By analyzing the evolution of virulence in their plant-fungi model, they found that a milder fungal virulence in living plants is always selected for if plant-fungi populations are in a stable (endemic) state. However, with a sufficiently strong necrotrophic transmission rate, the host population densities show sustained cycles, which promotes the evolution towards higher virulence. They refer to this self-reinforcement towards highly virulent necrotrophs as “necrotrophic spiral”.

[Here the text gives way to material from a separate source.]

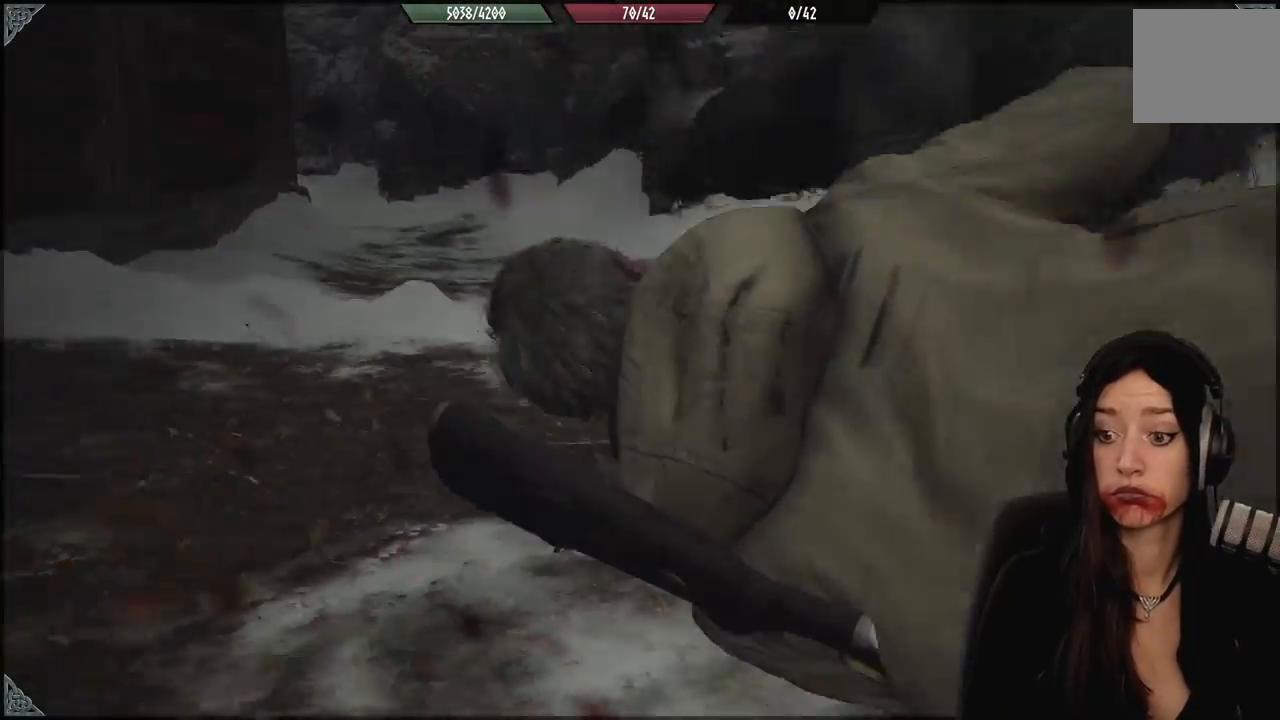
{"dt_ms": 500, "buttons": [], "left_stick": "up-left", "right_stick": "left", "events": [[150, "R1", "down"], [283, "R1", "up"]]}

Fungi have multiple trophic behaviors including biotrophism (parasitism on living hosts), necrotrophism (parasitism through killing host tissues), and saprotrophism (feeding on decaying organic matter). Historical classifications of plant pathogens are based on many different axes, including their trophic dependence on living and dead plants, their pathogenicity and mutualistic relationship to host plants, and their transmission pathways and infection mechanisms. Such diverse classifications are sometimes conflicting with each other. Clarifying the delineations among these groups would promote synthesis of fungal biology with current ecological and evolutionary concepts. To ask when biotrophic, necrotrophic, or saprotrophic fungi are maintained and are favored by selection, we constructed an epidemiological model that describes the transitions between four states of host plants: susceptible living plant (S), infected living plant (I), uninfected dead plant (D), and infected dead plant, or plant residue (R). S and D represent two kinds of resource—living and dead plant tissues—for fungal inocula (I and R). We obtained values for the basic reproductive number (R0), which defines the persistence criteria of fungi. Based on our results, we propose four types of ecological groups corresponding to the patterns of dependence on nutrient resources: (i) parasitism-dependent fungi, characterized by their critical dependence on living plants; (ii) saprotrophism-dependent fungi, characterized by their critical dependence on dead plants; (iii) facultatively dependent fungi, which are neither parasitism nor saprotrophism dependent; and (iv) doubly dependent fungi, which are neither wholly parasitism dependent nor wholly saprotrophism dependent. This grouping can be used to suggest principles for effective pest control. Our model also reveals simple conditions for the evolution of fungal trophic behaviors. We found that, in the absence of a trade-off between virulence and other life history parameters, milder fungal virulence in living plants is always selected for if plant–fungus population dynamics are stable. However, with sufficiently strong necrotrophic transmission, the host population densities show sustained cycles, which promotes the evolution of higher virulence. Epidemiological synthesis of diverse trophism in plant-fungi relationship in our model thus opens the way to discuss the evolution of fungal lifestyles as a function of ecological conditions.